一粒麦子 文\陈仓
刚刚整理内务的时候,发现了一粒麦子。这粒麦子应该是父亲进城小住时夹带而来的。这么大个城市,父亲一走就空空荡荡的,就放着一粒麦子,这是多么孤独。如果我把这粒麦子送回乡下去,那里有成千上万的麦子,它一下子就不稀奇了;把它放在嘴里嚼掉,根本不能充饥;拿它去喂麻雀,它不如一只虫子,喂完之后我也不知道它做了哪只麻雀的早餐。独自在外,我与这粒麦子的经历很相似,我把它当宝贝一样藏着,但是很容易弄丢了。怎么办呢?我只能在这个城市,就地找个干净的角落,把它作为一粒种子埋起来。

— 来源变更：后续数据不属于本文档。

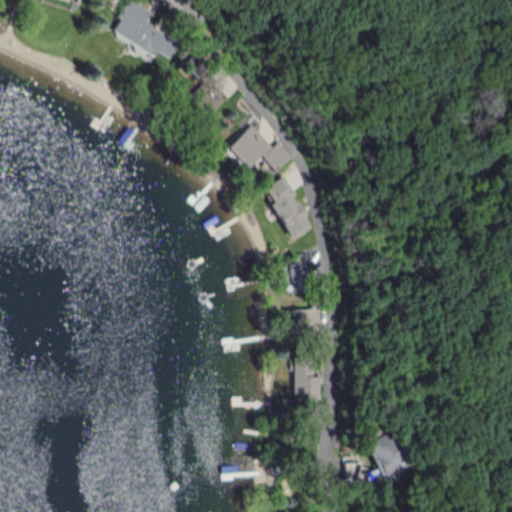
[(158,51),(169,57),(178,42),(149,25),(134,51),(153,61),(158,51)]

如果是一位没有农村生活经历的作家,他不一定如此敬重一粒麦子,关于一粒麦子的文章光靠想象,怕是断断写不出来的吧?《父亲进城》刊出后,有好几个读者给我留言,说是哭了,问我是不是真的?刘震云最近在与崔永元对话时说:一介书生,手无缚鸡之力,编“瞎话”可能比写真话更接近真实。每个打动人心的作家,都有自己的独门武器,回看自己的小说,我恐怕做不到像刘震云那样,到自己的笔下去找知心朋友,在小说里与他们谈话。我的创作倒是比较切合高尔基的说法:我们的感觉,都是用皮肉熬出来的。在我的小说里,从人物塑造,到情感宣泄,到细枝末节,基本动用了我的整个皮肉,再大的磨难,都替读者事先经受过了,也就是说《父亲进城》所讲的故事,在我的身上实实在在地发生过,其中的碰撞甚至还要激烈,经过艺术的再加工,用血肉的文字呈现了出来,这恐怕才是触动读者神经、引发读者共鸣的原因所在。